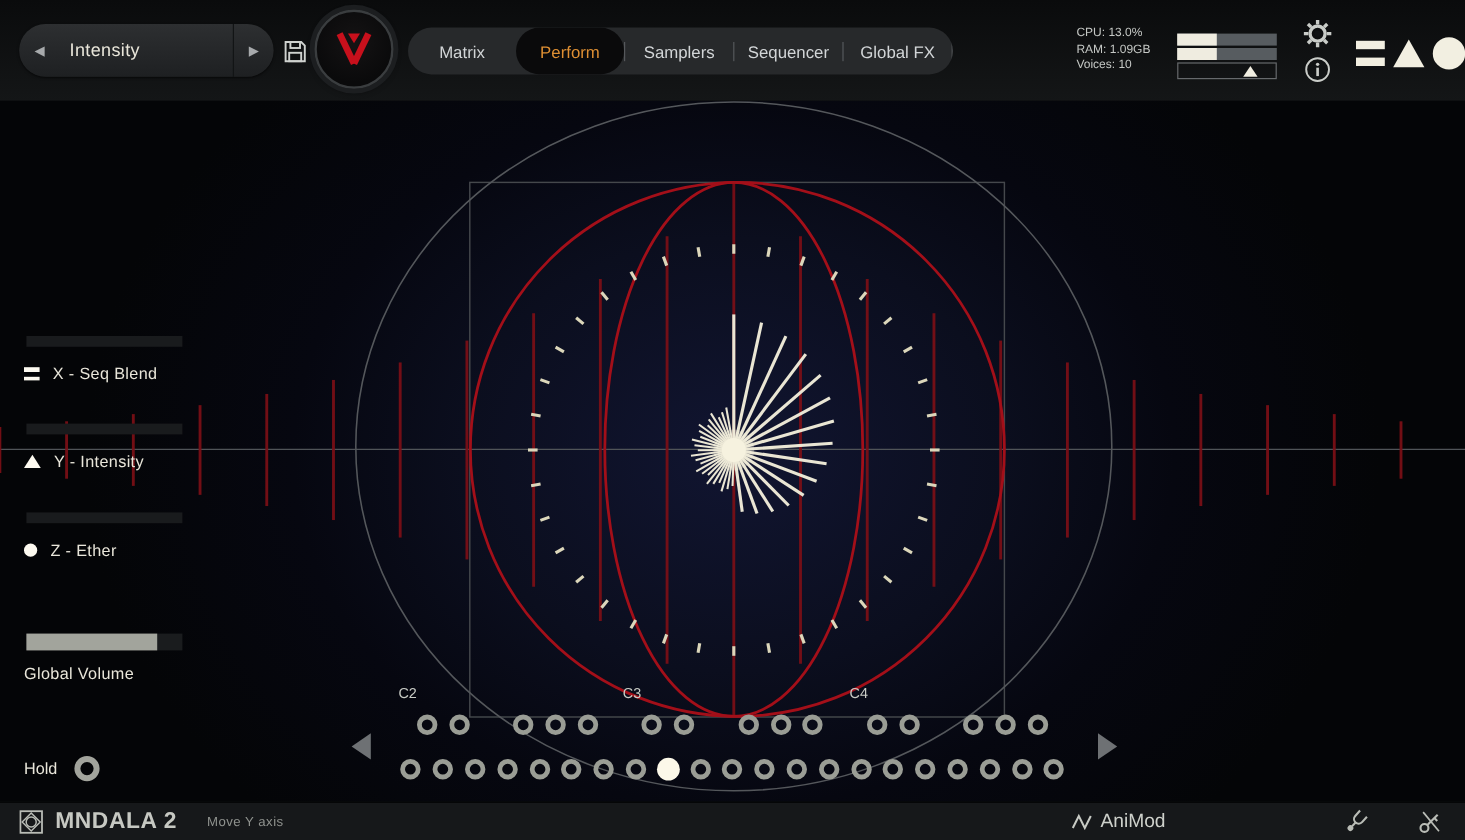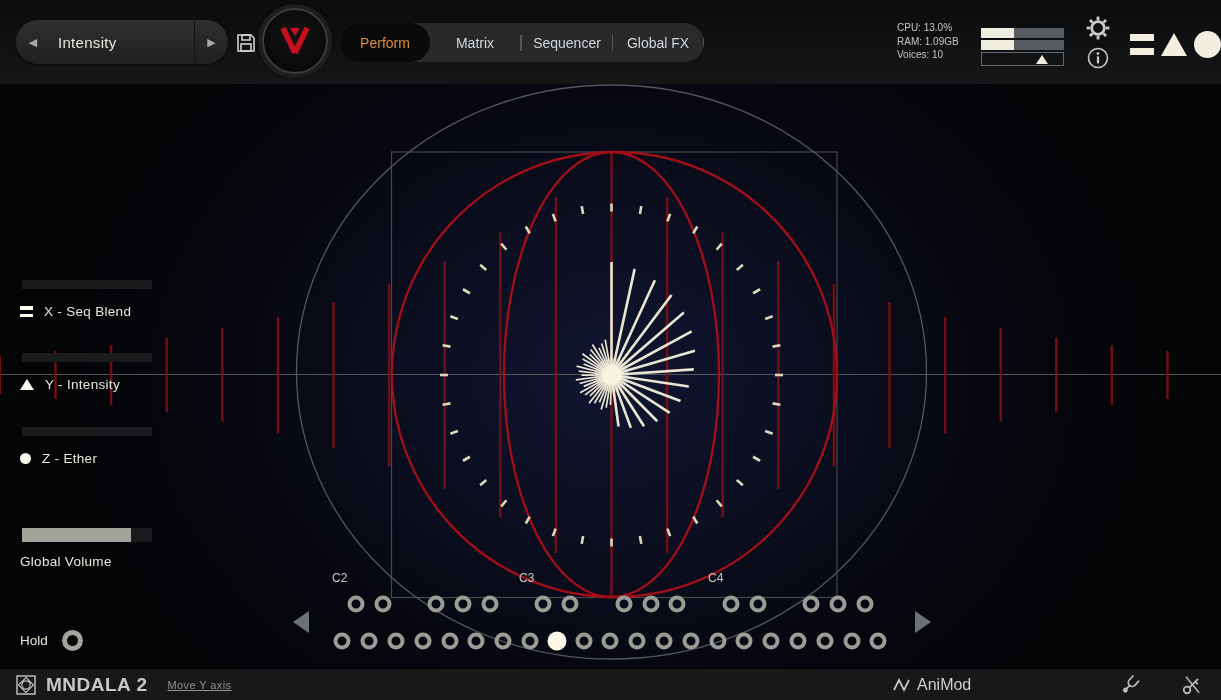--- a/index.html
+++ b/index.html
@@ -72,21 +72,21 @@
   .kb-arrow-left { left:293px; top:527px; border-top:11px solid transparent;
                    border-bottom:11px solid transparent; border-right:16px solid #6e7174; }
   .kb-arrow-right { left:915px; top:527px; border-top:11px solid transparent;
                     border-bottom:11px solid transparent; border-left:16px solid #6e7174; }
 
   
   .bottombar { position:relative; width:1221px; height:32px; background:#16181a;
                border-top:1px solid #020303; display:flex; align-items:center; padding:0 16px; }
   .bb-logo { margin-right:10px; display:flex; }
   .bb-title { font-size:19px; font-weight:bold; color:#c6c8c2; letter-spacing:.5px; }
-  .bb-status { font-size:11px; color:#8f928e; margin-left:20px; letter-spacing:.4px;text-decoration:underline; }
+  .bb-status { font-size:11px; color:#8f928e; margin-left:25px; letter-spacing:.4px; }
   .animod { position:absolute; left:893px; display:flex; align-items:center; gap:7px;
             color:#ced1cb; font-size:16px; }
   .bb-icons { position:absolute; right:18px; display:flex; gap:40px; align-items:center; }
   .bb-icons > div { cursor:pointer; display:flex; }
 </style>
 </head>
 <body>
 
 <div class="topbar">
   <div class="preset-pill">
@@ -111,23 +111,24 @@
 
   <div class="logo-circle">
     <svg width="40" height="36" viewBox="0 0 40 36">
       <line x1="8" y1="5" x2="20" y2="30" stroke="#c8101c" stroke-width="5.5"></line>
       <line x1="32" y1="5" x2="20" y2="30" stroke="#c8101c" stroke-width="5.5"></line>
       <polygon points="15,5 25,5 20,13" fill="#c8101c"></polygon>
     </svg>
   </div>
 
   <div class="tab-bar" id="tab-bar">
+      <div class="tab">Matrix</div>
       <div class="tab active">Perform</div>
-      <div class="tab">Matrix</div>
       <div class="tab-sep"></div>
+      <div class="tab">Samplers</div>
       <div class="tab-sep"></div>
       <div class="tab">Sequencer</div>
       <div class="tab-sep"></div>
       <div class="tab">Global FX</div>
       <div class="tab-sep"></div>
     </div>
 
   <div class="stats">
     <div>CPU: 13.0%</div>
     <div>RAM: 1.09GB</div>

☆ ☆ ☆ ☆

__What to do__. Every line of the entries above that contains the word "solid" must be tallied, and the number alone reported.

__Result__. 5